*Exercise details*. Convert the items from the first line through the line containing "Count the Robbery values in the range 5 to 7." into a Markdown table with the columns Row and Line. Omit blank lines, and give each remaining line its own row number.

*Data*.
━━━━━━━━━━━━━━━━
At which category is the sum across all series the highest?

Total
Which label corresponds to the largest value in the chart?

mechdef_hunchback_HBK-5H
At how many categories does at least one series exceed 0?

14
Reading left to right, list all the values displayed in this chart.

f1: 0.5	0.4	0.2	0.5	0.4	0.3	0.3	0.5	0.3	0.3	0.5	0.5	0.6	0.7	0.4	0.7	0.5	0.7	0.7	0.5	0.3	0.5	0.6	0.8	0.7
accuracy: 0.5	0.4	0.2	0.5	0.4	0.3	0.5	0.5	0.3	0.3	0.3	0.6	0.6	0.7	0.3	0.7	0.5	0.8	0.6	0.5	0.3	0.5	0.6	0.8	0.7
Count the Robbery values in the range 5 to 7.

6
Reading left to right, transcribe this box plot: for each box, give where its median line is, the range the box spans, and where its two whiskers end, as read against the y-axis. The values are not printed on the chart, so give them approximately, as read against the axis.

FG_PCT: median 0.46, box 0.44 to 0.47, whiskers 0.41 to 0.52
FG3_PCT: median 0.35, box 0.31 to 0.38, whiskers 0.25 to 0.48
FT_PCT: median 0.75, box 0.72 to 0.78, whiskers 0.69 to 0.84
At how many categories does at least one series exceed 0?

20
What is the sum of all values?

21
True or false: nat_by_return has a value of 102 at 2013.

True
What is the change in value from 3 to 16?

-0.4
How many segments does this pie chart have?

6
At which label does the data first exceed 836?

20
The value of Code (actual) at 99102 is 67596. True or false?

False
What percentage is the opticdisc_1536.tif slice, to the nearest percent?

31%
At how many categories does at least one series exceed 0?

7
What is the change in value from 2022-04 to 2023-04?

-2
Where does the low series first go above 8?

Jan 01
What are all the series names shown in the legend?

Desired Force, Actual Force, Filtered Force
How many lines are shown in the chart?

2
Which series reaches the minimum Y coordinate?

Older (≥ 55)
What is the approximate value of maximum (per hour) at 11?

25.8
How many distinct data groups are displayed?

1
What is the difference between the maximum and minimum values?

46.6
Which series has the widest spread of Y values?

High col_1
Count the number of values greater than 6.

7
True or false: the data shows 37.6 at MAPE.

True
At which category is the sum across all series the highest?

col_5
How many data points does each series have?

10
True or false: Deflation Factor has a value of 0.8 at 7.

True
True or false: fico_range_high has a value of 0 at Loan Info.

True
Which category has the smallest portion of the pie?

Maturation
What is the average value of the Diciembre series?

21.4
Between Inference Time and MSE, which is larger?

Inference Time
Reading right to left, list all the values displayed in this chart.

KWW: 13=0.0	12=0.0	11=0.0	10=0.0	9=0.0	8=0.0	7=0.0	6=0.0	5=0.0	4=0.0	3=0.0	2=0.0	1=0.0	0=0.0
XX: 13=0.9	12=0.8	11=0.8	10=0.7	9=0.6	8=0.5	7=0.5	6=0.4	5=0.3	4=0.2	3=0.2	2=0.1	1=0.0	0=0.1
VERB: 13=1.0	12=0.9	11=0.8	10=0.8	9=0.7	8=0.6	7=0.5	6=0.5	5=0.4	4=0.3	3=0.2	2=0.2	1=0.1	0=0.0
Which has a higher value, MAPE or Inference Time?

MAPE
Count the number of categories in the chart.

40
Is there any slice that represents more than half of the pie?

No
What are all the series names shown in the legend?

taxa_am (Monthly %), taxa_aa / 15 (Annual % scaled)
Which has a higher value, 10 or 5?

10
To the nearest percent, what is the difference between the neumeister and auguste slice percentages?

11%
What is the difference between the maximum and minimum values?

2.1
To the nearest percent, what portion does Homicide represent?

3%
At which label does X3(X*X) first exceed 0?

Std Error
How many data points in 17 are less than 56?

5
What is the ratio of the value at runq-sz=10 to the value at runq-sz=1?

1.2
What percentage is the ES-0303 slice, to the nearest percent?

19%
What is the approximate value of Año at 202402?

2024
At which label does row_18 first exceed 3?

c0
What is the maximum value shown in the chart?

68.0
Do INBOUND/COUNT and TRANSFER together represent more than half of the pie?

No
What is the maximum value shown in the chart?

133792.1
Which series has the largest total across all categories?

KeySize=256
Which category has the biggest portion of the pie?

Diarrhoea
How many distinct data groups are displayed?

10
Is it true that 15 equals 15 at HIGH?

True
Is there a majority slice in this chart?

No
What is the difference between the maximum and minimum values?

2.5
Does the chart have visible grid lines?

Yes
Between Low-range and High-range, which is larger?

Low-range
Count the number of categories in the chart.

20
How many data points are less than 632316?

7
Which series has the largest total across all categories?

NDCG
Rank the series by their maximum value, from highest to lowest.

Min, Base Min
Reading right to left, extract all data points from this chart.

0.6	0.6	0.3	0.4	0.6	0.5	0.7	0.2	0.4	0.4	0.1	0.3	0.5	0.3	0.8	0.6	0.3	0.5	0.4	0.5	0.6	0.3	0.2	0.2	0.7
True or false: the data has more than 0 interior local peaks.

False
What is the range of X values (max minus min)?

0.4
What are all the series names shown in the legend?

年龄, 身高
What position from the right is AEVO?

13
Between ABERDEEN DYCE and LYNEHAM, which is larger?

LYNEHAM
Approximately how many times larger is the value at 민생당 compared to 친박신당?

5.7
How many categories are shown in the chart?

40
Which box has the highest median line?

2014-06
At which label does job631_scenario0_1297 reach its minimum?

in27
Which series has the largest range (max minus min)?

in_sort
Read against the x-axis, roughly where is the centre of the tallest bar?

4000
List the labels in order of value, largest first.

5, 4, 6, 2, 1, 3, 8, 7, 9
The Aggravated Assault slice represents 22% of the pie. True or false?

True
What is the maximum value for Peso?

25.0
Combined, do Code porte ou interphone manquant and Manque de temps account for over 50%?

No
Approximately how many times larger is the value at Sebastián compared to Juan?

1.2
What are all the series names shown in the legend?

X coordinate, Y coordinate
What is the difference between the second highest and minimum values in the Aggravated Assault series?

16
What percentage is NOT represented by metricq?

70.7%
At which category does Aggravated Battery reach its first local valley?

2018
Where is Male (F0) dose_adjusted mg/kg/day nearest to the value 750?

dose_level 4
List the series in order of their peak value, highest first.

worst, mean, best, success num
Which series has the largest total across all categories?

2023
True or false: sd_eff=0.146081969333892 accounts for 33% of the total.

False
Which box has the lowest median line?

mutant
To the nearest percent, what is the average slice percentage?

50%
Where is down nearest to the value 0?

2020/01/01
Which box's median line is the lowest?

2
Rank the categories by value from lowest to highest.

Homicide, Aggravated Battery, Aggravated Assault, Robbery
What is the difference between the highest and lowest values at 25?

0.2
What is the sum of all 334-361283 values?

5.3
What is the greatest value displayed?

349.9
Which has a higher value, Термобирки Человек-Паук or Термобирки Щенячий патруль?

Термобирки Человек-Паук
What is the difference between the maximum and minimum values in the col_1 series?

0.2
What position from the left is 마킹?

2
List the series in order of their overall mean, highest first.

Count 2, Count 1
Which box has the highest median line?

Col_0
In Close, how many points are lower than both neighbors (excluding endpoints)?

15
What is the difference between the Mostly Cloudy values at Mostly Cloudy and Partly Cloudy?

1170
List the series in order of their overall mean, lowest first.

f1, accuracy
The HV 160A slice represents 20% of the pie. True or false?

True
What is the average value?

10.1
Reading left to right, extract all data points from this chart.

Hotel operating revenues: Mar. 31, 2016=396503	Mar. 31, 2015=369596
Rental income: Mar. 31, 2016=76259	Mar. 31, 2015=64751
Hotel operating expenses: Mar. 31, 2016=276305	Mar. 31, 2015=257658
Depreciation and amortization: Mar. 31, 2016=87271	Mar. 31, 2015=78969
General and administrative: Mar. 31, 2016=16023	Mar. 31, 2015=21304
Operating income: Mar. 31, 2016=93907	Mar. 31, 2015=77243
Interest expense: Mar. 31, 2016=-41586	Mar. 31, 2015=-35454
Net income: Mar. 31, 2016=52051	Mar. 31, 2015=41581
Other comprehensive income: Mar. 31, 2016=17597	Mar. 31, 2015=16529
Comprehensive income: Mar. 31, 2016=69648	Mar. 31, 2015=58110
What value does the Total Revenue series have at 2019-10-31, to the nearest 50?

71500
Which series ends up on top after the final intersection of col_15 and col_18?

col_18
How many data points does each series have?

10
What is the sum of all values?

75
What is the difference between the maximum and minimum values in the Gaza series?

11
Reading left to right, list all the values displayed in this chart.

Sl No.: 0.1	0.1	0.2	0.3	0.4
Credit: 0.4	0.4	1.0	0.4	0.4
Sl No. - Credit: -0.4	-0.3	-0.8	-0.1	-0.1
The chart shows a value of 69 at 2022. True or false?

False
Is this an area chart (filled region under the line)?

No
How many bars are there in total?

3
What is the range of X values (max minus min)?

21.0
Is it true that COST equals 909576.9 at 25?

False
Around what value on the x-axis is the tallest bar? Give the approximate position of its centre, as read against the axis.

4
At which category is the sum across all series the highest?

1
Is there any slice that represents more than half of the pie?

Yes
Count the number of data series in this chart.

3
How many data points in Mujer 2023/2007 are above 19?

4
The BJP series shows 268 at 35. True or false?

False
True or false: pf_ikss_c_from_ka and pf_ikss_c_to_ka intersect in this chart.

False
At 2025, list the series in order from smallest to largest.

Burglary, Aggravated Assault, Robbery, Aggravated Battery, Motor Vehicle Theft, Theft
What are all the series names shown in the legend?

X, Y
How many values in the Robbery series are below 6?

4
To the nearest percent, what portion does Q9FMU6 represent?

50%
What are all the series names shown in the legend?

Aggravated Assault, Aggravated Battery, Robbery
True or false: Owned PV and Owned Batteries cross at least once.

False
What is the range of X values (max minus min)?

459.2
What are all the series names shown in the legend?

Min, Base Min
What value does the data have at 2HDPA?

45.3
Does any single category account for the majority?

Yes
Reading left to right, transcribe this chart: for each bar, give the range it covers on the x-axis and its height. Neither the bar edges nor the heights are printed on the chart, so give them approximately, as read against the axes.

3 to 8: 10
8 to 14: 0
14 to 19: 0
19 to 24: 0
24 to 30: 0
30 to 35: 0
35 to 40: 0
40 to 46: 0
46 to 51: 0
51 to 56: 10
━━━━━━━━━━━━━━━━
*Result for this exercise*.
| Row | Line |
|---|---|
| 1 | At which category is the sum across all series the highest? |
| 2 | Total |
| 3 | Which label corresponds to the largest value in the chart? |
| 4 | mechdef_hunchback_HBK-5H |
| 5 | At how many categories does at least one series exceed 0? |
| 6 | 14 |
| 7 | Reading left to right, list all the values displayed in this chart. |
| 8 | f1: 0.5	0.4	0.2	0.5	0.4	0.3	0.3	0.5	0.3	0.3	0.5	0.5	0.6	0.7	0.4	0.7	0.5	0.7	0.7	0.5	0.3	0.5	0.6	0.8	0.7 |
| 9 | accuracy: 0.5	0.4	0.2	0.5	0.4	0.3	0.5	0.5	0.3	0.3	0.3	0.6	0.6	0.7	0.3	0.7	0.5	0.8	0.6	0.5	0.3	0.5	0.6	0.8	0.7 |
| 10 | Count the Robbery values in the range 5 to 7. |